◆ **Extract provided**:
•••

It's an immutable, flat tuple of non-empty, URL/filename-safe strings, 
ensuring that keys are consistent and safe for various storage backends. 
When a `PersiDict` method returns a key, it will always be in this format.

### Main Implementations

* **`FileDirDict`**: A primary, concrete implementation of `PersiDict` 
that stores each key-value pair as a separate file in a local directory.
* **`S3Dict`**: The other primary implementation of `PersiDict`, 
which stores each key-value pair as an object in an AWS S3 bucket, 
suitable for distributed environments.

### Key Parameters

* **`serialization_format`**: A key parameter for `FileDirDict` and `S3Dict` that 
determines the serialization format used to store values. 
Common options are `"pkl"` (pickle) and `"json"`. 
Any other value is treated as plain text for string storage.
* **`base_class_for_values`**: An optional parameter for any `PersiDict` 
that enforces type checking on all stored values, ensuring they are 
instances of a specific class.
* **`append_only`**: A boolean parameter that makes items inside a `PersiDict` immutable, 
preventing them from modification or deletion.
* **`digest_len`**: An integer that specifies the length of a hash suffix 
added to key components in `FileDirDict` to prevent collisions 
on case-insensitive file systems.
* **`base_dir`**: A string specifying the directory path where a `FileDirDict`
stores its files. For `S3Dict`, this directory is used to cache files locally.
* **`bucket_name`**: A string specifying the name of the S3 bucket where
an `S3Dict` stores its objects.
* **`region`**: An optional string specifying the AWS region for the S3 bucket.

### Advanced and Supporting Classes

* **`WriteOnceDict`**: A wrapper that enforces write-once behavior 
on any `PersiDict`, ignoring subsequent writes to the same key. 
It also allows for random consistency checks to ensure subsequent 
writes to the same key always match the original value.
* **`OverlappingMultiDict`**: An advanced container that holds 
multiple `PersiDict` instances sharing the same storage 
but with different `serialization_format`s.
* **`LocalDict`**: An in-memory `PersiDict` backed by 
a RAM-only hierarchical store.
* **`EmptyDict`**: A minimal implementation of `PersiDict` that behaves  
like a null device in the OS: accepts all writes, discards them, 
and returns nothing on reads. Always appears empty regardless of 
operations performed on it.

### Special "Joker" Values

* **`Joker`**: The base class for special command-like values that 
can be assigned to a key to trigger an action instead of storing a value.
* **`KEEP_CURRENT`**: A "joker" value that, when assigned to a key, 
ensures the existing value is not changed.
* **`DELETE_CURRENT`**: A "joker" value that deletes the key-value pair 
from the dictionary when assigned to a key.

•••

Stored items
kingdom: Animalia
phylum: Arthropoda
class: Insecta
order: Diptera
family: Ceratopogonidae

•••

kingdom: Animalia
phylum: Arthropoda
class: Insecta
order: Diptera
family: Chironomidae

•••

◆ **Exercise task 1**:
Answer yes or no to whether each statement agrees with the PersiDict excerpt, quoting the excerpt's deciding words for each: (a) An `S3Dict` uses `base_dir` to cache files locally. (b) `digest_len` adds a hash suffix to key components in `S3Dict`. (c) `EmptyDict` keeps written values in memory.
◆ **Exercise task 2**:
Print the passage of the PersiDict excerpt starting at "### Advanced and" and ending at "the same key.".

◆ **Task output 1**:
(a) Yes: "For `S3Dict`, this directory is used to cache files locally."
(b) No: "added to key components in `FileDirDict` to prevent collisions on case-insensitive file systems."
(c) No: "accepts all writes, discards them, and returns nothing on reads."

◆ **Task output 2**:
### Advanced and Supporting Classes

* **`WriteOnceDict`**: A wrapper that enforces write-once behavior 
on any `PersiDict`, ignoring subsequent writes to the same key.